The medium-term strategy of this government in raising taxes is through digitisation of the economy. A lot has been done in that area and is now time for us to see results. I hope the digitisation will change something about property taxes. Property tax is one area where there is a big potential to collect more revenue but nothing has been done. Crisis is a time to reform so we can pass the necessary reforms so that when we set the economy back on a path to recovery, we will be able to collect more tax revenue to improve our fiscal situation,” he said.

Secondly, Dr. Assuming urged government to be honest about the current economic situation facing the country and desist from trying to paint a fancy picture about the economy in the name of inspiring hope, but rather come out with strategies that will aid the recovery process.

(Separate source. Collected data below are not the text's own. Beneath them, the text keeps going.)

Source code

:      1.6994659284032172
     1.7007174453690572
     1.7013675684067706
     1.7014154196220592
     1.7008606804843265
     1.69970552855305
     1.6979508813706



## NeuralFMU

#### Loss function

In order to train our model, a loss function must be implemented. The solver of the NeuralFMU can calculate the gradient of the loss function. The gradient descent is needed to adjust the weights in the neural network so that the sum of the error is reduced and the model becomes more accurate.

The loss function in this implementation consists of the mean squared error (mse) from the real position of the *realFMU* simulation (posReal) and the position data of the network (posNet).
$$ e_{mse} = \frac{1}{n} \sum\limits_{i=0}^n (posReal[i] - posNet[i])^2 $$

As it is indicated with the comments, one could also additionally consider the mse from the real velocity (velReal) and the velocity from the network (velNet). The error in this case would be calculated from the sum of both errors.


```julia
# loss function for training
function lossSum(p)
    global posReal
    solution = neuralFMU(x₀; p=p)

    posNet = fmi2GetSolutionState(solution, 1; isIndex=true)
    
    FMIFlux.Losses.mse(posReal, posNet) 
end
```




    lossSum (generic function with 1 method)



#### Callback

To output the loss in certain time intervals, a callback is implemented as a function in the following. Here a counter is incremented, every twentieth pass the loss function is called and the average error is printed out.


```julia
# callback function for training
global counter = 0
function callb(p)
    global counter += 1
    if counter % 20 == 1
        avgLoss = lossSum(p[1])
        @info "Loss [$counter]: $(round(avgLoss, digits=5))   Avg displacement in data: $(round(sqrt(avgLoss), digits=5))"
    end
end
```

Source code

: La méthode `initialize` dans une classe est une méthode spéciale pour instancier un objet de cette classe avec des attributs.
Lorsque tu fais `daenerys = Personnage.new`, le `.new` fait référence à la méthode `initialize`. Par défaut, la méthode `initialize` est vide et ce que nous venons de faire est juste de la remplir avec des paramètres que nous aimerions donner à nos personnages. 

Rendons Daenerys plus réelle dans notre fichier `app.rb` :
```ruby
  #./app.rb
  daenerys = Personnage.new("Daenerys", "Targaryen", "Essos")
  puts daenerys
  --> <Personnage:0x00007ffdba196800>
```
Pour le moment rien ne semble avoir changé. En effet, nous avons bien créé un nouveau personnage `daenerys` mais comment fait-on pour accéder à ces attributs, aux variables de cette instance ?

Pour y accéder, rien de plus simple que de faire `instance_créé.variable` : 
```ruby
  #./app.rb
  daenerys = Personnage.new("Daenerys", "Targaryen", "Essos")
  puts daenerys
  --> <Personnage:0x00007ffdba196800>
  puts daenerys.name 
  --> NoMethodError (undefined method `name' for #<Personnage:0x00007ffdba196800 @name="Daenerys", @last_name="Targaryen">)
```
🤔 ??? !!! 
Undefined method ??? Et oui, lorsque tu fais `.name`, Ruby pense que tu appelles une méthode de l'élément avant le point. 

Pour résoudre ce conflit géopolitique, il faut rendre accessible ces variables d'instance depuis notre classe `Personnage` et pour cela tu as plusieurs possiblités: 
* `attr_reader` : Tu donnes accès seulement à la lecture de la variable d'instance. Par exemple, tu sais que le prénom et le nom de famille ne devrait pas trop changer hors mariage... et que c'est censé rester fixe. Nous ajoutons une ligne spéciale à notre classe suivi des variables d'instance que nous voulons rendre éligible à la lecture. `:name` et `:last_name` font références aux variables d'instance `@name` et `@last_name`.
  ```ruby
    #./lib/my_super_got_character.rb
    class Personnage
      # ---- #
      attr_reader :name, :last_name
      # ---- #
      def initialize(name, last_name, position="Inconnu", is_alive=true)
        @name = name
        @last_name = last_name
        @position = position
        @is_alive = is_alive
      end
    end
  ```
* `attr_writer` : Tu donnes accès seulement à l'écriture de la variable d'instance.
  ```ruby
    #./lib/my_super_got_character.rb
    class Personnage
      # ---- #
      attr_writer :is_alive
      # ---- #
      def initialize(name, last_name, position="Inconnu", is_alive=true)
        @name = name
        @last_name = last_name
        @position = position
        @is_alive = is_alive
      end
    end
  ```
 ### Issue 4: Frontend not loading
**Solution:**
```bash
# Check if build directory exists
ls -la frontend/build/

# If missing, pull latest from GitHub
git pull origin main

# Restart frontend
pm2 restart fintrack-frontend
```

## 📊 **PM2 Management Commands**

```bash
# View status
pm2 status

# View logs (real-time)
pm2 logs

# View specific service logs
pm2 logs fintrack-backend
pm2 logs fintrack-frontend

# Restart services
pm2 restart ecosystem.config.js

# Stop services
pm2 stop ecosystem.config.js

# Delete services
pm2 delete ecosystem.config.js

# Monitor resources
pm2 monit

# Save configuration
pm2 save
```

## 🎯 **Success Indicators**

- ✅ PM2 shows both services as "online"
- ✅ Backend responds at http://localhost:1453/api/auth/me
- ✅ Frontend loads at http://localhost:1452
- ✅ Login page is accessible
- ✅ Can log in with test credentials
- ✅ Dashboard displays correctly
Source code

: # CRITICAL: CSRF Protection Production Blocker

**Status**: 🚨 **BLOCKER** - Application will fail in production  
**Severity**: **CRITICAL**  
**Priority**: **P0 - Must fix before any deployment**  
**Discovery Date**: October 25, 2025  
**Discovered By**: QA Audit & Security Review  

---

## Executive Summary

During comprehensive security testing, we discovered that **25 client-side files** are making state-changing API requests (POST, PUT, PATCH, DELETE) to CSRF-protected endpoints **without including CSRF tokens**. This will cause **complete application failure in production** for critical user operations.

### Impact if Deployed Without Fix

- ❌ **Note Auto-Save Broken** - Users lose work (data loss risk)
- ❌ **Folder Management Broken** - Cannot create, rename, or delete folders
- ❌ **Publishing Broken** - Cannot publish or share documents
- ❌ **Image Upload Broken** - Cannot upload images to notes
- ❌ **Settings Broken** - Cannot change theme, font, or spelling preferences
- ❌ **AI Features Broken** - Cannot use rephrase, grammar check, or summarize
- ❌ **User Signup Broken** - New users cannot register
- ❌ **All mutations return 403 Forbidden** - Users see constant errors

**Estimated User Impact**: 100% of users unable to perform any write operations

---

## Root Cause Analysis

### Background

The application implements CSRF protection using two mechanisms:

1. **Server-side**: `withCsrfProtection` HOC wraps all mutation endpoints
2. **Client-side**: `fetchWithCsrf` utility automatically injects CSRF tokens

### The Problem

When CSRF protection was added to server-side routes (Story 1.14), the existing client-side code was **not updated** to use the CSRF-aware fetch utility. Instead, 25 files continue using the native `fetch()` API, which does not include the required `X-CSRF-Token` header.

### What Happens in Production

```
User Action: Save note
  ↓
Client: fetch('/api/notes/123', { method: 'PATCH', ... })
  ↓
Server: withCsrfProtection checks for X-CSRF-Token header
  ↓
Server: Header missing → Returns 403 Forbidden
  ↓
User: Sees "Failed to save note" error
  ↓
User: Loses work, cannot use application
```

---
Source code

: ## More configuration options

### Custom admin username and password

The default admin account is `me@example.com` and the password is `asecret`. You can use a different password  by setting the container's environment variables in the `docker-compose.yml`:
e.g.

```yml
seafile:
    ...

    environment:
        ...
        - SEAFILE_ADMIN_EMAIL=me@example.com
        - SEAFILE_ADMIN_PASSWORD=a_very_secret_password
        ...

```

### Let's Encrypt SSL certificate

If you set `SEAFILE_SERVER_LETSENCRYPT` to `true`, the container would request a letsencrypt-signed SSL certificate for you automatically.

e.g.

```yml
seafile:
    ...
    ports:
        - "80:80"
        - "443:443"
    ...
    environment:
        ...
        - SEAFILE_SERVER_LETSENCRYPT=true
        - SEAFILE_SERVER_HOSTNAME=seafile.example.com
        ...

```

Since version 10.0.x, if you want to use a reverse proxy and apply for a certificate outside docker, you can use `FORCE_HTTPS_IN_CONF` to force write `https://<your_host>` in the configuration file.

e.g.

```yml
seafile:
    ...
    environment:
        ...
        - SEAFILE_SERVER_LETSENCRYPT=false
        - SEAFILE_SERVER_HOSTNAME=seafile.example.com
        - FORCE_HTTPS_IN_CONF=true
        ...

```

“I hope the government is also honest about the true state of the economy. This is not the time to give the impression that the economy is doing well; the economy is not doing well. It is not necessarily through mismanagement. Is just that the COVID-19’s impact could not be avoided.

I expect the government to tell us what sort of strategies it will implement to aid us in the economic recovery. We are in a very difficult situation because economic activities have been slow and we need government to introduce some programmes to prop up the economy. On the other hand, we also know that government doesn’t really have much money because of our low revenue situation,” he said.

On the issue of debt, both economists say the budget should outline medium to long term strategies that will show how the country plans to reduce its mounting public debt which, according to the Bank of Ghana, is now more than 74 percent of GDP as of November 2020.

“COVID-19 has pushed our debts beyond our limit. But then I would like to see medium term strategies to reduce the debt. So government should tell us what strategy it has put in place to ensure that in the coming years we get out of this high debt situation,” prof. Quartey said.

“I also expect that there is some long-term plan on how we are going to put government finances back into proper place when the economy starts recovering. COVID-19 has worsened our debt situation and so I want to see we are thinking long-term on how to bring it on the right path,” Dr. Assuming stated.